It all started with a chair. Then another. And another. Eventually, painter Will Anderson had enough chairs for his first solo show (at Petshop Gallery last year in Omaha). Don’t expect to sit back, relax, and unwind with Anderson’s artwork, though. His furniture frenzy is just for viewing purposes—each chair exists only on canvas in bright cobalt blue hues.
After two years of monochromatic work and painting a number of chairs large enough to rival the collection at Nebraska Furniture Mart, Anderson is looking to expand the idea of what art can be by dipping into new colors and literally breaking boundaries through uncommon canvas making.
“For most of my life, I’ve had a stubborn attachment to painting,” Anderson says. “Recently, I’m cracking open new doors. I’m feeling more confident now, so I notice new things and try ’em out. That old, stubborn strictness is going away.”
At his Hot Shops studio in NoDo, Anderson is beginning to craft the next stage of his career while surrounded by pieces from his previous eras—and a whole lot of flower portraits. Nope, the artistic garden isn’t his own work. It belongs to his mother and grandmother, two fellow artists he shares the space with.
“I never had a mission to be an artist as a kid, but I was always around and exposed to it,” Anderson says. “Art as a career was certainly normalized for me, but my style doesn’t mirror my family’s.”
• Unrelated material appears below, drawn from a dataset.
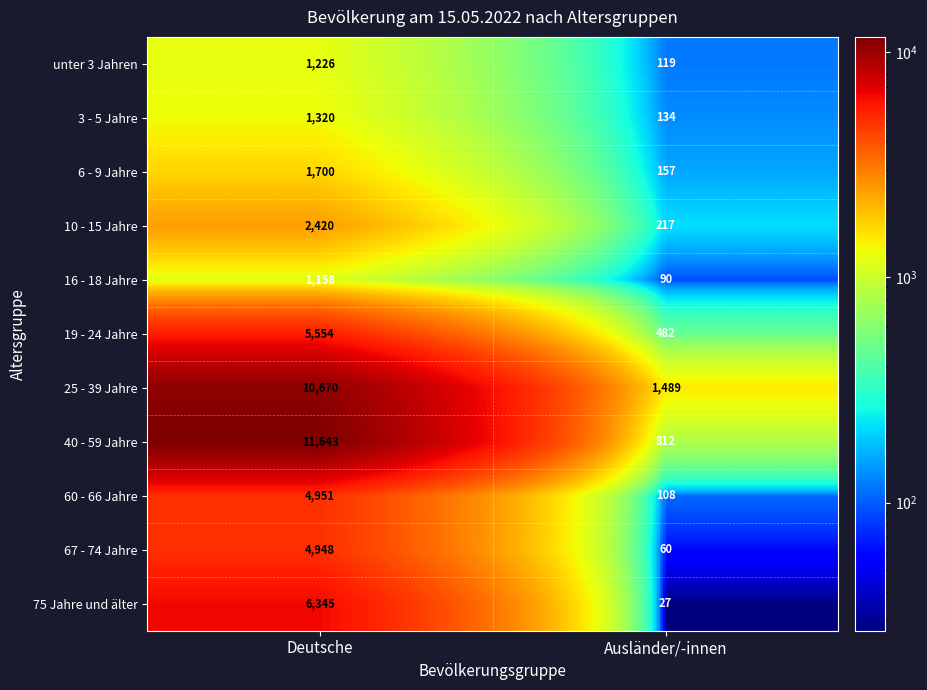

What is the maximum value shown in the chart?

11643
After graduating from the Kansas City Art Institute in 2008, Anderson says he moved back to Omaha for its convenience and affordability, two things he was looking for in a home as he spent a portion of the last decade figuring out what kind of painter he wanted to be.
During this decade of self-discovery, he experimented by painting abstract portraits inspired by old Hollywood icons like Ingrid Bergman, pop art-styled Tyrannosaurus rexes harkening back to his love for Jurassic Park, and a blue chair (or more like 200 of them). In that time, his reputation in Omaha has also grown as he has participated in auctions at Bemis Art Center and shown work everywhere from RNG Gallery to Project Project.
“It’s through the way Will renders his subjects that makes the seemingly familiar actually unfamiliar and forces us to question how much we think we know about the world around us,” says Angie Seykora, a local sculptor who worked with Anderson on a pop-up exhibition last year.
Like many other artists, Anderson holds a side job to help support his career. It was there, owning his own small business as a carpenter, that he may have found inspiration for his next big venture—canvas making. Just like hanging drywall and tiling a bathroom, this part of the painting process allows him to work with his hands while making bigger, more aggressive pieces.
But these aren’t ordinary, average canvases. Instead, they have been stretched, warped, and contorted in strange shapes to purposely show the effort it takes to make each one. Unlike the monochromatic chair series, the newest work that lives on these canvases is full of color and takes no concrete form.
“Making a canvas is a private, mechanical necessity to many painters, and I had an interest in exposing that kind of stuff,” Anderson says. “Usually, the privilege of the viewer is you don’t see that toil. Now, I can show that while also having a better relationship with the materials in my hands.”
If do-it-yourself could be personified, it would probably look a lot like Anderson. He’s no muss, no fuss. So when a problem presents itself, like running out of canvas when painting a particular piece, he quickly finds a solution. Just make a smaller one and hang it adjacent as an add-on. The small cubes and rectangles can then be moved here, there, anywhere, and he isn’t confined by space.
“I had to quit planning ahead, so the add-ons are a reflection of that,” Anderson says. “Even establishing meaning beforehand is crazy to me because then you’re just working towards whatever that chosen symbolism is and all sincerity is lost.”
Visionary? Handyman? Or, just a dude looking to make a name for himself? Anderson proves to be all of the above and more as he attempts to reveal different parts of the artistic process to viewers while completing work in various forms of abstract. Whether he is using wood stain on canvas or grinding up his own batch of cobalt blue paint, Anderson’s use of lowbrow methods to make highbrow more accessible is unmatched in the Omaha community.
“The way I play is a lot different than anybody else,” Anderson says. “For now, I’m really interested in participating in the dialogue of contemporary art making and experimenting with new ways to do that.”
Just don’t expect him to create portraits of flowers anytime soon. Sorry, Mom and Grandma.